▶ What you should do: Omit the images and retype the records verbatim.

Given data below:

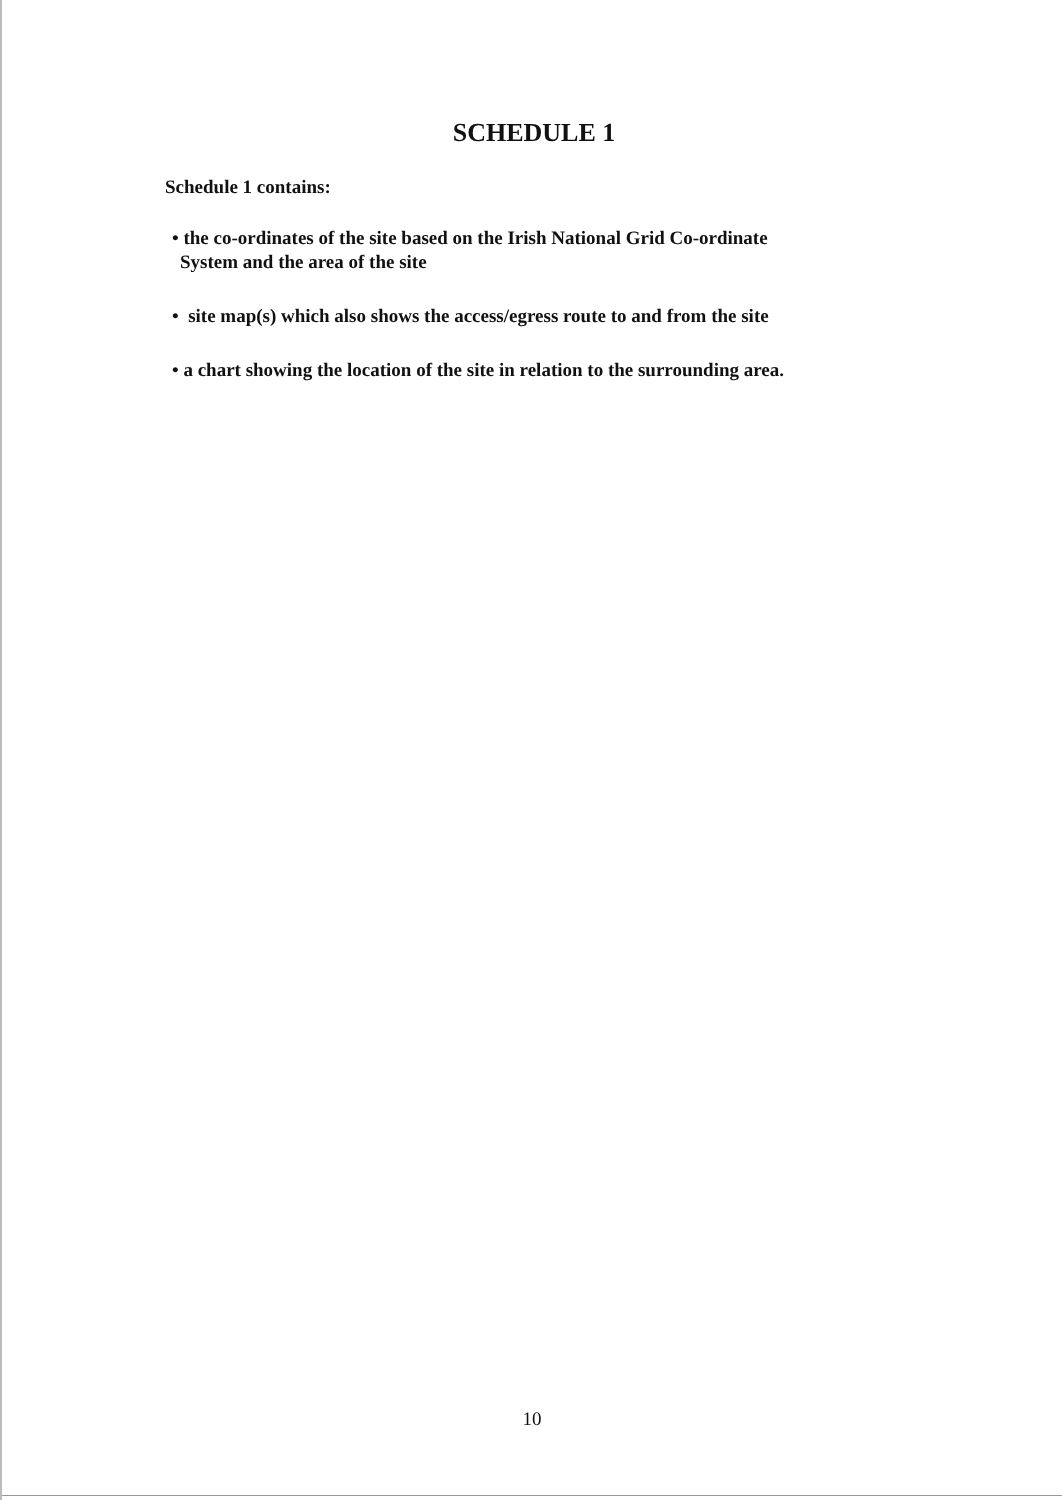SCHEDULE 1
Schedule 1 contains:
• the co-ordinates of the site based on the Irish National Grid Co-ordinate
System and the area of the site
• site map(s) which also shows the access/egress route to and from the site
• a chart showing the location of the site in relation to the surrounding area.
10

End of Given data.

▶ Answer to this problem:
SCHEDULE 1
Schedule 1 contains:
• the co-ordinates of the site based on the Irish National Grid Co-ordinate
System and the area of the site
• site map(s) which also shows the access/egress route to and from the site
• a chart showing the location of the site in relation to the surrounding area.
10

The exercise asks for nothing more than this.